Söyleşi: Merve Koçak Kurt
21 Nisan 1973’te aramızdan ayrıldı Kemal Tahir. Türk edebiyatının en üretken yazarlarından biriydi. Tahir, daha çok Esir Şehrin İnsanları (1956), Yorgun Savaşçı (1965), Devlet Ana (1967), Karılar Koğuşu (1974) gibi eserleriyle tanınıyor. İthaki Yayınları, Tahir külliyatındaki kitaplara dair önemli çalışmalar yapıyor. Konuyla ilgili olarak Editör Selçuk Aylar, “Önümüzdeki aylarda, Kemal Tahir’in tefrika olarak yayımlanan romanlarını küçük kitaplar halinde yayımlamaya devam edeceğiz.” diyor.
“İthaki Yayınları tarafından hayata geçirilen bir diğer önemli proje ise Kemal Tahir’in eserlerini yayımlamak olmuştur. Yayımlanan kitaplar arasında Tahir’in en bilindik eserlerinin yanı sıra, bugüne kadar günışığına çıkmamış yapıtları ve müstear isimle yazdığı tefrika romanları da (Mayk Hammer romanları dahil) bulunmaktadır.” denmiş internet sayfanızda. Kemal Tahir’in kitapları üzerine böyle bir çalışma yapma fikri nasıl doğdu ve neyi amaçlıyor?
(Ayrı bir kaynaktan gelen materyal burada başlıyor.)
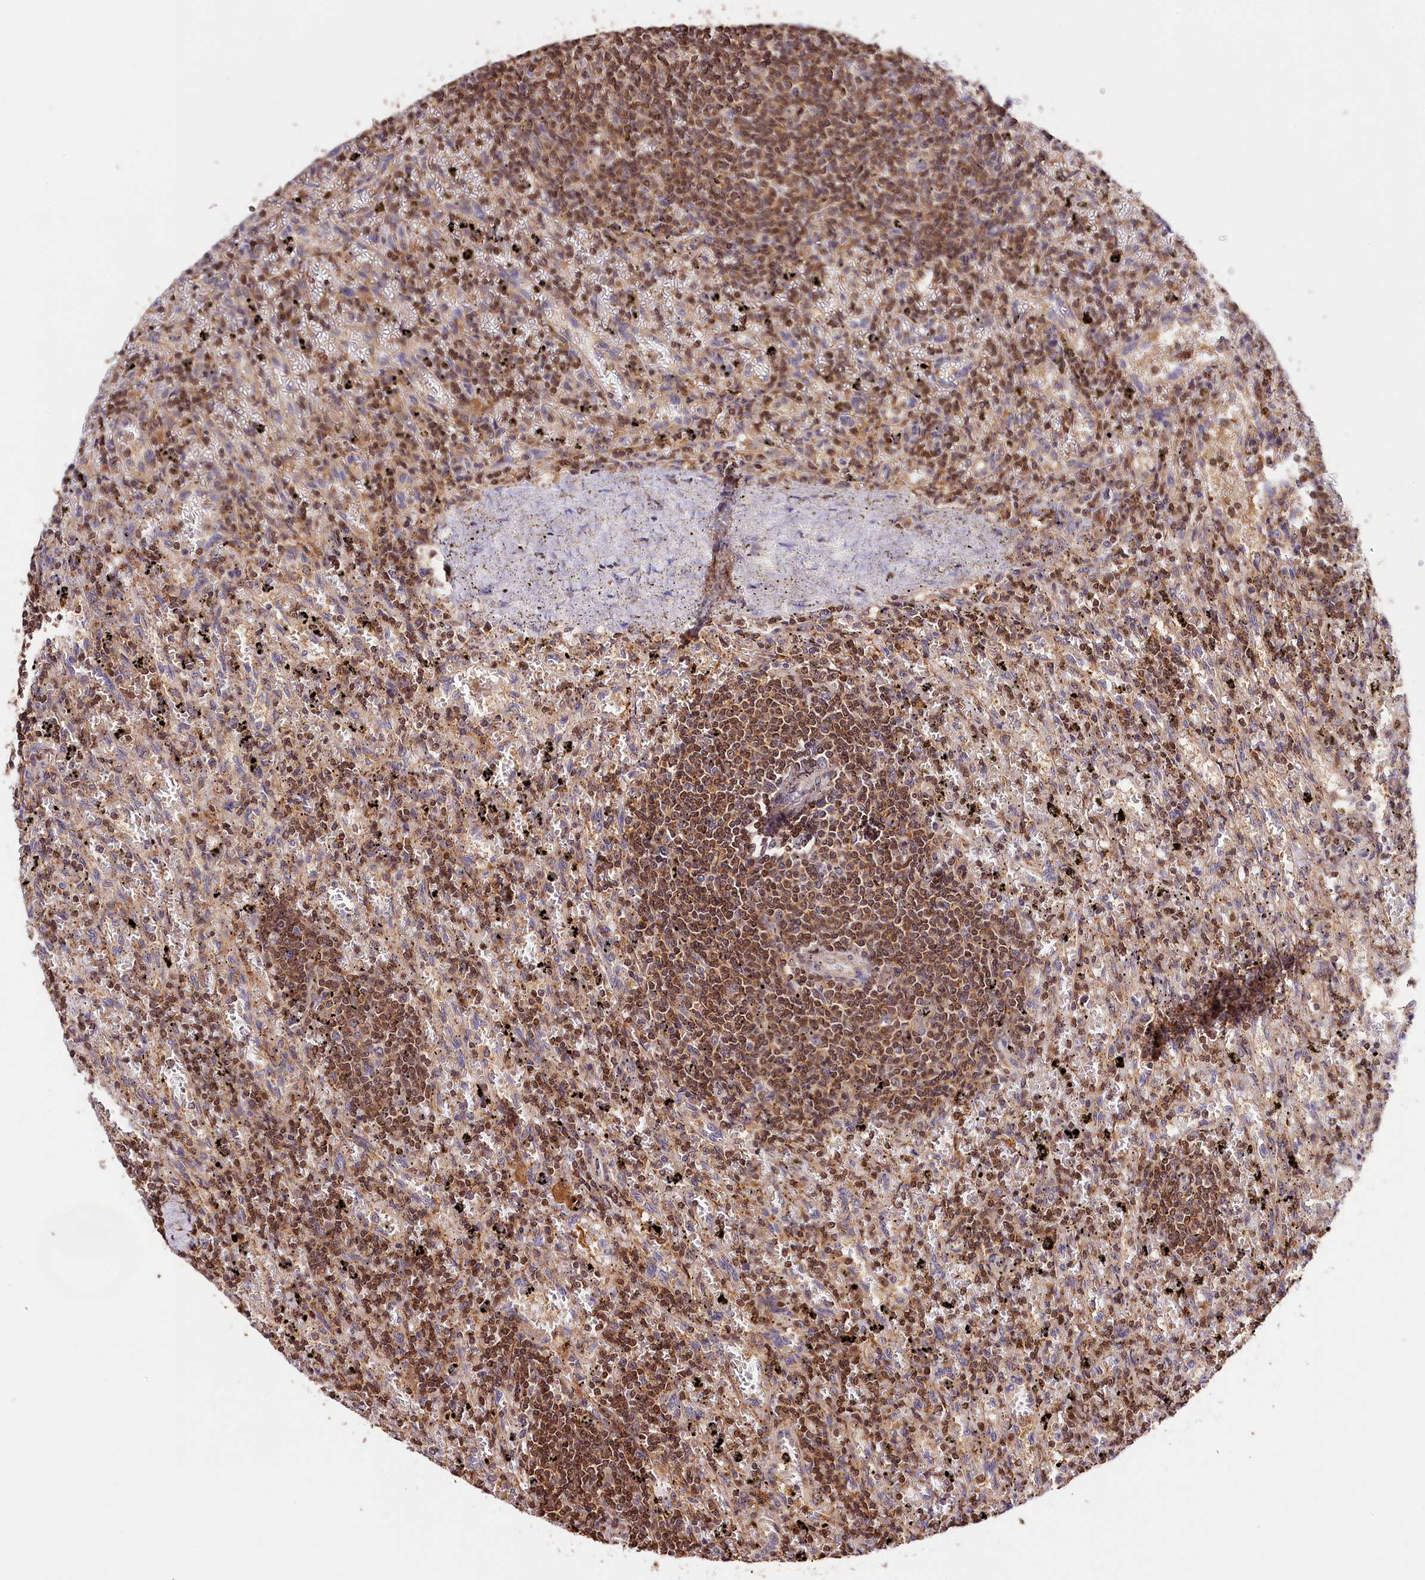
{"staining": {"intensity": "moderate", "quantity": ">75%", "location": "cytoplasmic/membranous,nuclear"}, "tissue": "lymphoma", "cell_type": "Tumor cells", "image_type": "cancer", "snomed": [{"axis": "morphology", "description": "Malignant lymphoma, non-Hodgkin's type, Low grade"}, {"axis": "topography", "description": "Spleen"}], "caption": "Lymphoma stained for a protein (brown) displays moderate cytoplasmic/membranous and nuclear positive staining in approximately >75% of tumor cells.", "gene": "KPTN", "patient": {"sex": "male", "age": 76}}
“Kemal Tahir neredeyse hayatının tamamını yazmaya vermiş, velud bir isim. Yazarlık kariyerinin omurgasını oluşturan, kendi ismiyle yayımladığı yapıtlarının yanı sıra, oldukça büyük bir hacme sahip notları, müstear isimle yazdığı romanları ve çevirileri, hatırı sayılır bir yekûn oluşturuyor. Dolayısıyla zaten ‘bütün yapıtları’nı yayımlama projesinin içine bu saydıklarımızın hepsinin girmesi gerekiyor. Ama bunun dışında daha önemli bir sebep olduğunu düşünüyorum. Kemal Tahir’in müstear isimle yazdığı romanlar yahut yaptığı çeviriler, ‘asıl yazarlığı’na dair bazı noktaları açıklığa kavuşturmak için de kullanılabilir. Mayk Hammer çevirilerinden tutun da Halk Plajı’na kadar, Kemal Tahir’in bu kitaplarındaki dil ve üslup tuhaf bir biçimde asıl yapıtlarındaki dil ve üslupla birçok noktada örtüşüyor. Yazarlık kariyerini bu şekilde ikiye ayıran önemli bir ismi eleştirel olarak değerlendirmek için bu durumun muhtemel hareket noktalarından biri olacağı kanaatindeyim. Bu anlamda örneğin F. M. İkinci-Kemal Tahir ikilisinin birbirine yakın olmasına mukabil, S. Bedi-Peyami Safa ikilisi arasında nispeten bir mesafe bulunduğu söylenebilir. Kısacası Tahir’in dil ve üslup bakımından sınırlarını görebilmek için bu kitapları da okuyup değerlendirmekte fayda var.”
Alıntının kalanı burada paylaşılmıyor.